Stored data Block Start

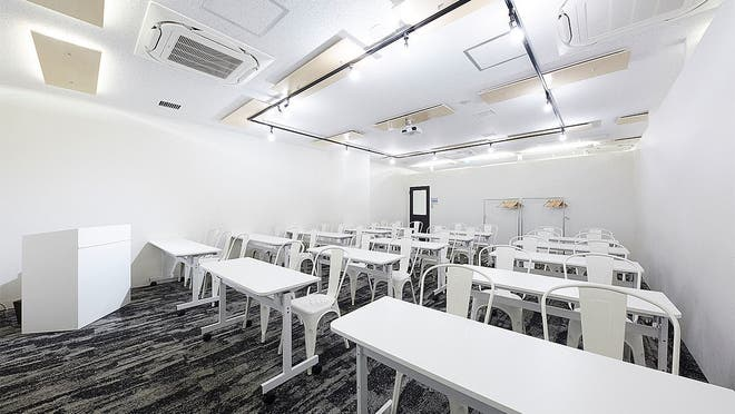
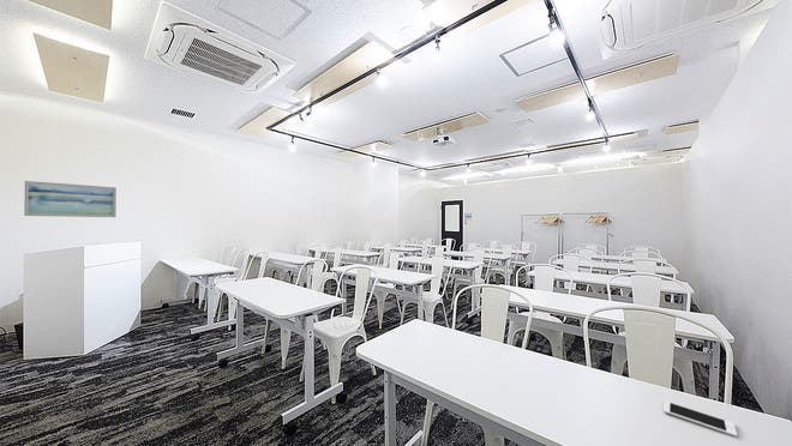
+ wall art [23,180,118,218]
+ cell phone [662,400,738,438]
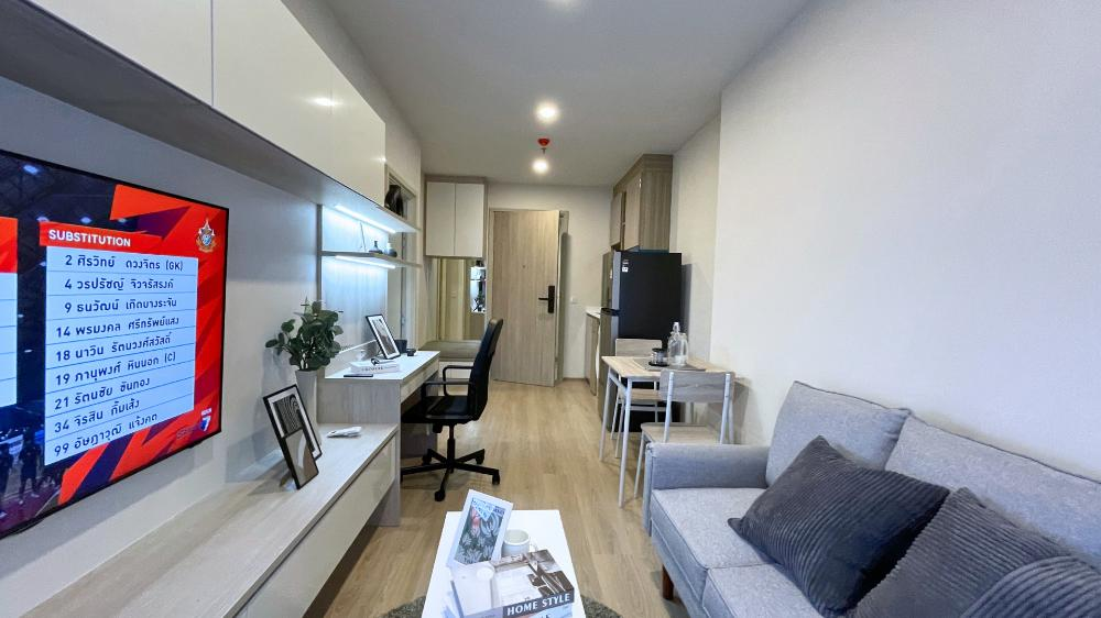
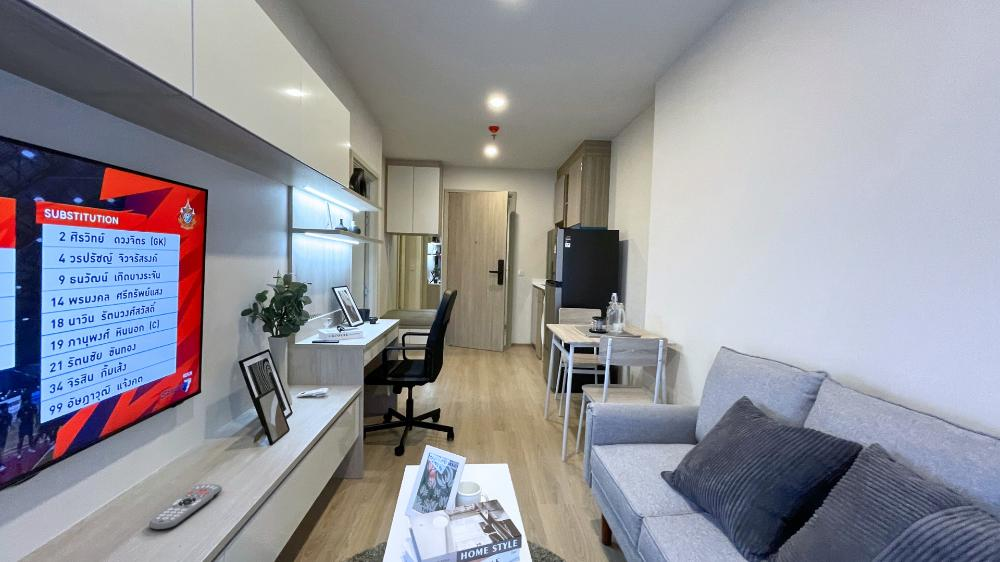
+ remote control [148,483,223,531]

Stored data Block End

→ What you need to do:
In full and without any pictures, print the listing above exactly.

→ Task output:
+ wall art [23,180,118,218]
+ cell phone [662,400,738,438]
+ remote control [148,483,223,531]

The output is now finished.